# What to work on:
In the records below, the lines from the one containing "The blue segment is an" through the last are to be reproduced exactly and alone.
START Task inputs
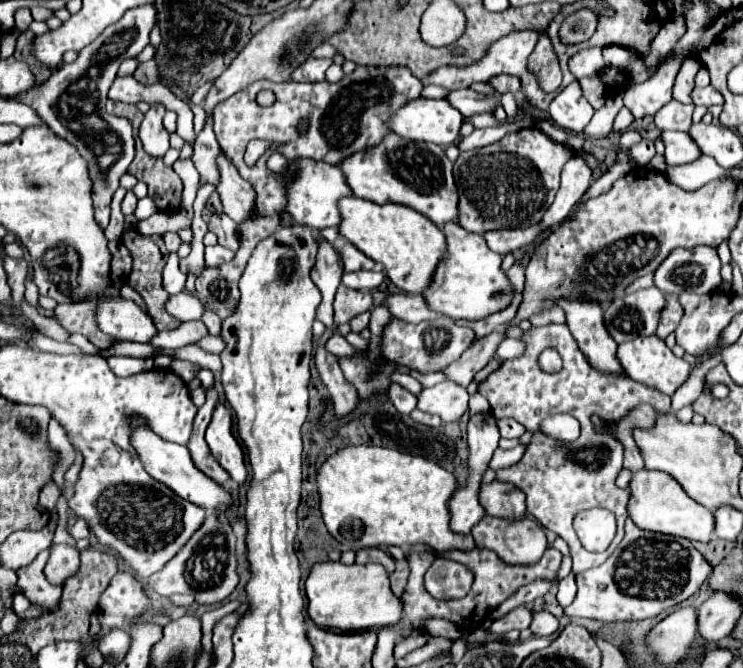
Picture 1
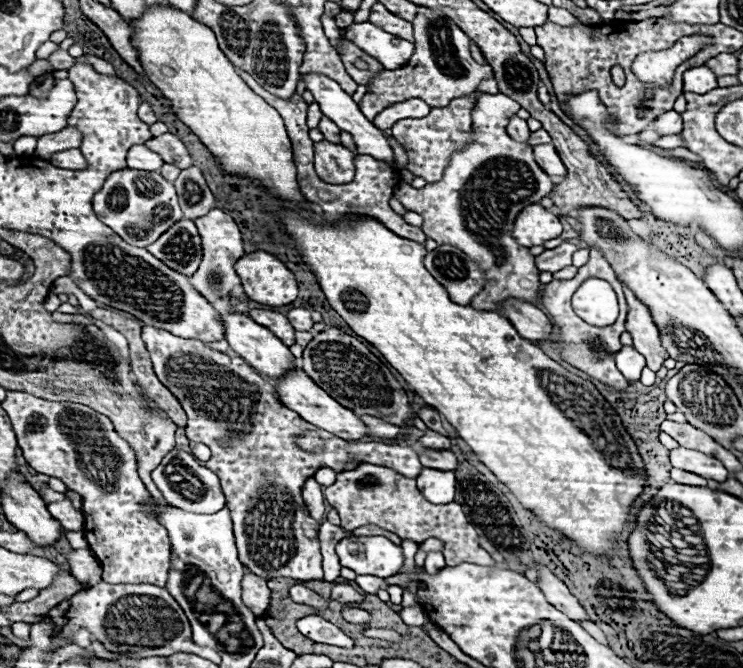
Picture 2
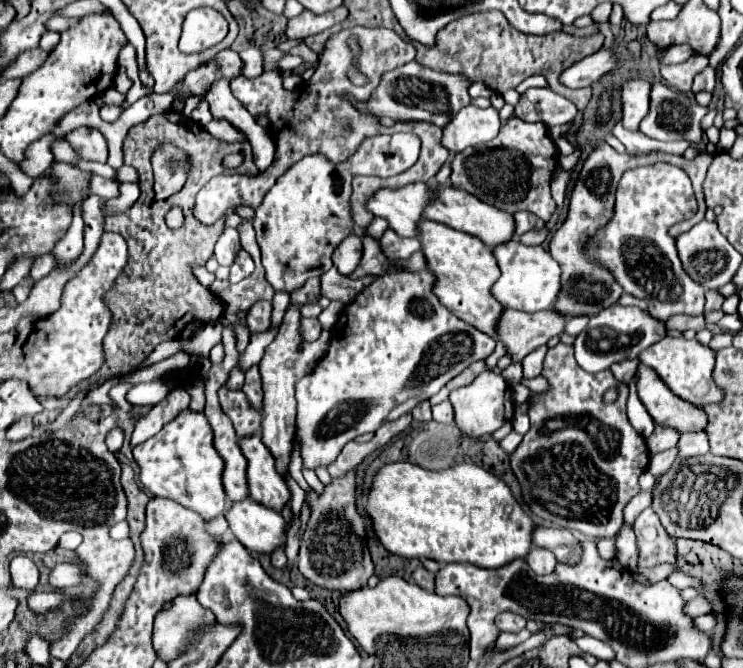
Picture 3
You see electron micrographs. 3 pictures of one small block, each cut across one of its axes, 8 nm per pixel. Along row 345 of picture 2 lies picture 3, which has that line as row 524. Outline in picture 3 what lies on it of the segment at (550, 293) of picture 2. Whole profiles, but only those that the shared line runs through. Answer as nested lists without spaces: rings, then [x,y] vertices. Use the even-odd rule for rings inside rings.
[[[558,342],[546,352],[540,376],[548,380],[550,388],[546,392],[530,394],[528,416],[532,426],[510,456],[510,468],[520,484],[522,500],[534,516],[544,518],[554,526],[578,530],[592,538],[616,538],[622,526],[622,510],[640,492],[638,476],[650,462],[644,438],[632,428],[626,416],[628,386],[620,384],[618,400],[614,404],[604,404],[602,394],[610,386],[616,386],[612,372],[602,370],[600,374],[588,374],[586,370],[580,370],[572,354],[572,344],[564,342]]]

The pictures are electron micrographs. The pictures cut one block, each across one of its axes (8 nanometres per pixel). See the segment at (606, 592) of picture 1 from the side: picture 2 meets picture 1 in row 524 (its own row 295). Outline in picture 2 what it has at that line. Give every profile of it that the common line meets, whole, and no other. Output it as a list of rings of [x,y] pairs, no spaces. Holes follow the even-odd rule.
[[[624,286],[624,294],[628,300],[626,330],[632,334],[634,348],[646,358],[648,368],[658,372],[668,358],[668,352],[664,352],[664,346],[660,344],[660,330],[656,328],[648,306],[644,306],[644,302],[640,302],[628,286]]]

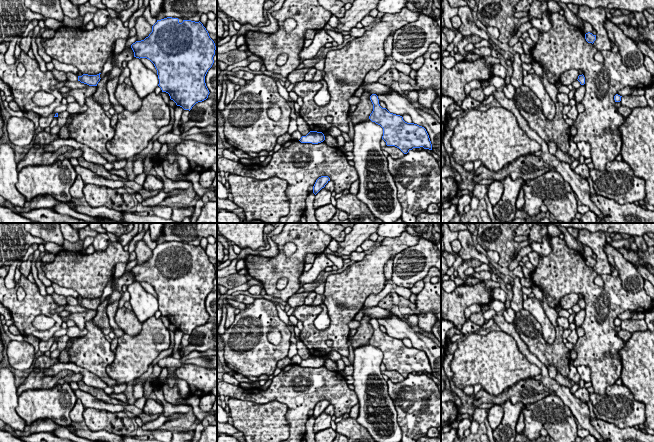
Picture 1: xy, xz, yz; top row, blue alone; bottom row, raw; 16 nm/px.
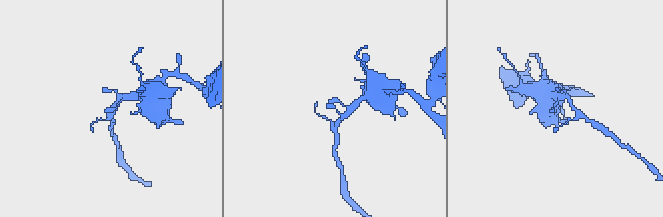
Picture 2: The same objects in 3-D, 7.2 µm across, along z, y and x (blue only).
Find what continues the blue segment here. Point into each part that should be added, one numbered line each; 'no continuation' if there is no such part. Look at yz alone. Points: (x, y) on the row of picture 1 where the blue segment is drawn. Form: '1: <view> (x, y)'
no continuation

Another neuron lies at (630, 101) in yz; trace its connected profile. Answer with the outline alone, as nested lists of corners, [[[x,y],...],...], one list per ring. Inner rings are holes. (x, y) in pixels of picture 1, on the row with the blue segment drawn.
[[[625,95],[621,97],[620,102],[621,106],[625,106],[630,109],[648,106],[647,100],[644,95],[642,96]]]

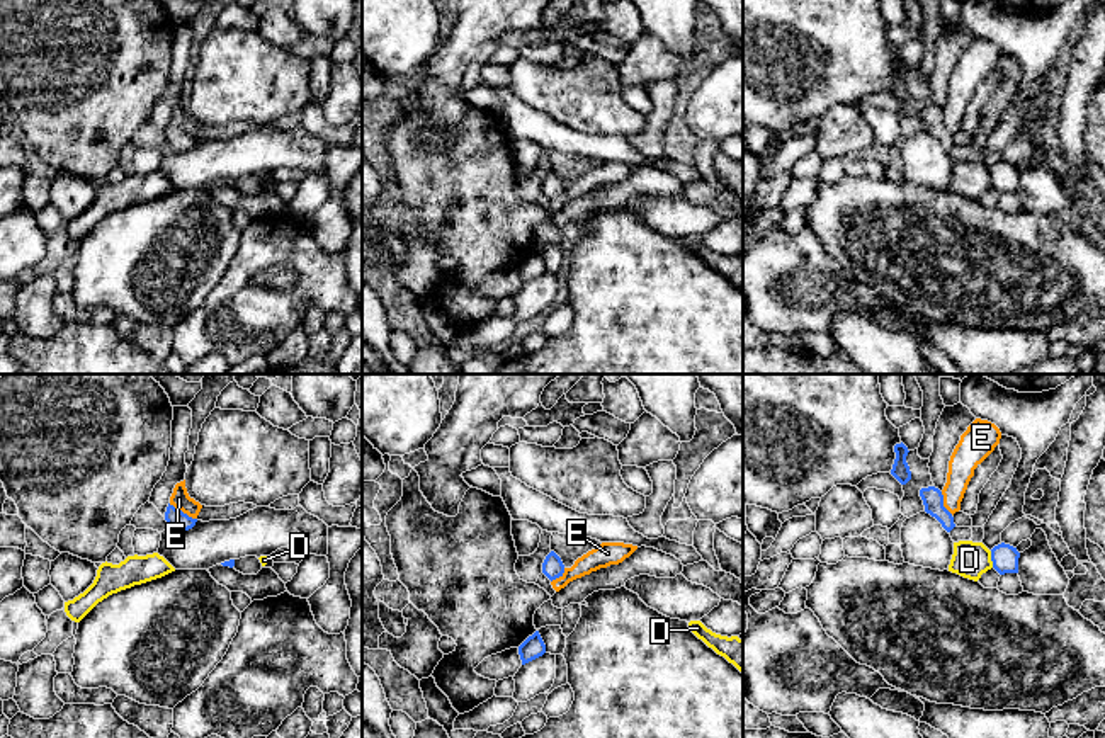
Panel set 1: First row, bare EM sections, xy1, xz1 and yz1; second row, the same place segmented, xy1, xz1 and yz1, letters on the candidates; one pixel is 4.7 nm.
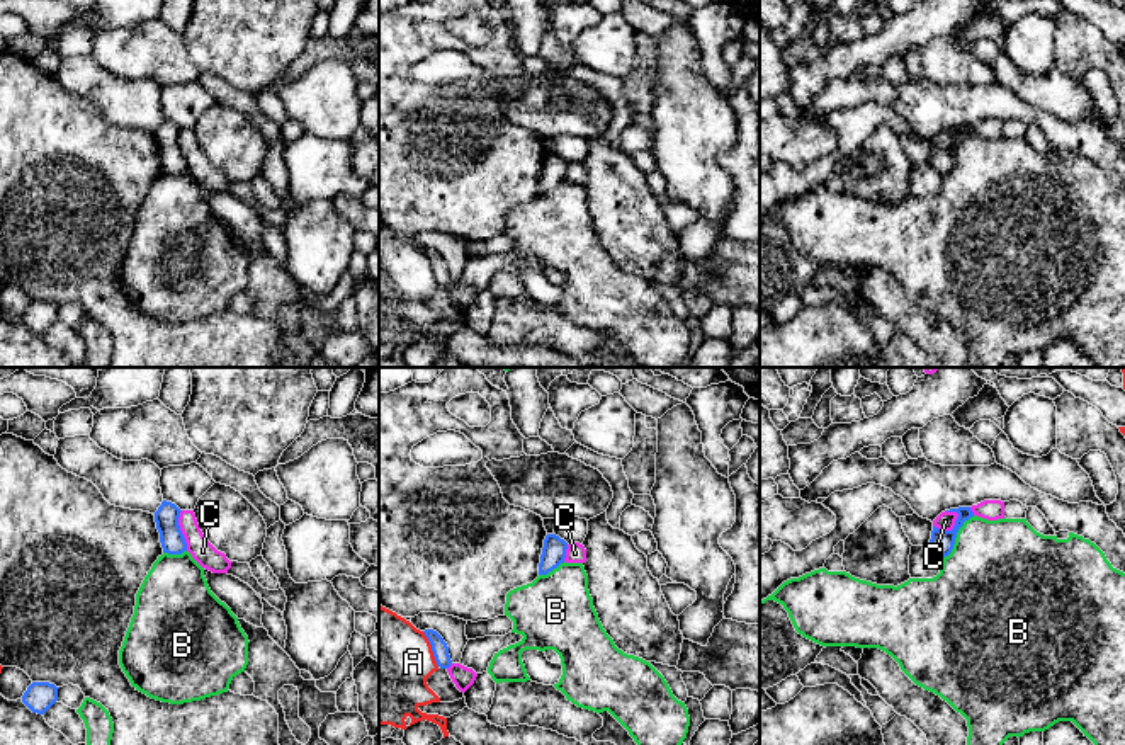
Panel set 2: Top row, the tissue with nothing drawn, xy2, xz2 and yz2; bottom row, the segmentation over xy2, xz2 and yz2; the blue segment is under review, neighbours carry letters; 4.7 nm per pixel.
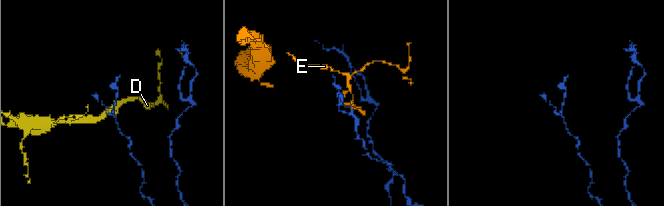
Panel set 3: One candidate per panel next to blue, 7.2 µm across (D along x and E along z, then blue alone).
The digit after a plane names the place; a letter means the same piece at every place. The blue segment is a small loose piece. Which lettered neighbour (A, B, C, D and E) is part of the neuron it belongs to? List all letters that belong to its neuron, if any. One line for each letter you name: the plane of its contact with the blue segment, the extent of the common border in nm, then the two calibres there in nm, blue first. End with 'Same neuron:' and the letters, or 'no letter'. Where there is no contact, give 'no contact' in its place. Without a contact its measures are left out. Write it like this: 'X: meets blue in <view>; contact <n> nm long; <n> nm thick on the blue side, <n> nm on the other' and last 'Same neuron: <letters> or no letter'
C: meets blue in yz2; contact 140 nm long; 110 nm thick on the blue side, 90 nm on the other
Same neuron: C

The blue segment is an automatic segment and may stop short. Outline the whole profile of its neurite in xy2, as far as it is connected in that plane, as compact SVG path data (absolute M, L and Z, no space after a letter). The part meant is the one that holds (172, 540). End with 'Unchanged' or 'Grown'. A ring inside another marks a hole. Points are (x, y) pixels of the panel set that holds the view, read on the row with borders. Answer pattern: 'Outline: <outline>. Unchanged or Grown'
Outline: M163 500L155 512L155 522L163 553L189 551L202 568L212 573L228 573L231 568L233 561L204 537L194 510L180 510L175 503Z. Grown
END Task inputs
# Answer to the problem:
The blue segment is an automatic segment and may stop short. Outline the whole profile of its neurite in xy2, as far as it is connected in that plane, as compact SVG path data (absolute M, L and Z, no space after a letter). The part meant is the one that holds (172, 540). End with 'Unchanged' or 'Grown'. A ring inside another marks a hole. Points are (x, y) pixels of the panel set that holds the view, read on the row with borders. Answer pattern: 'Outline: <outline>. Unchanged or Grown'
Outline: M163 500L155 512L155 522L163 553L189 551L202 568L212 573L228 573L231 568L233 561L204 537L194 510L180 510L175 503Z. Grown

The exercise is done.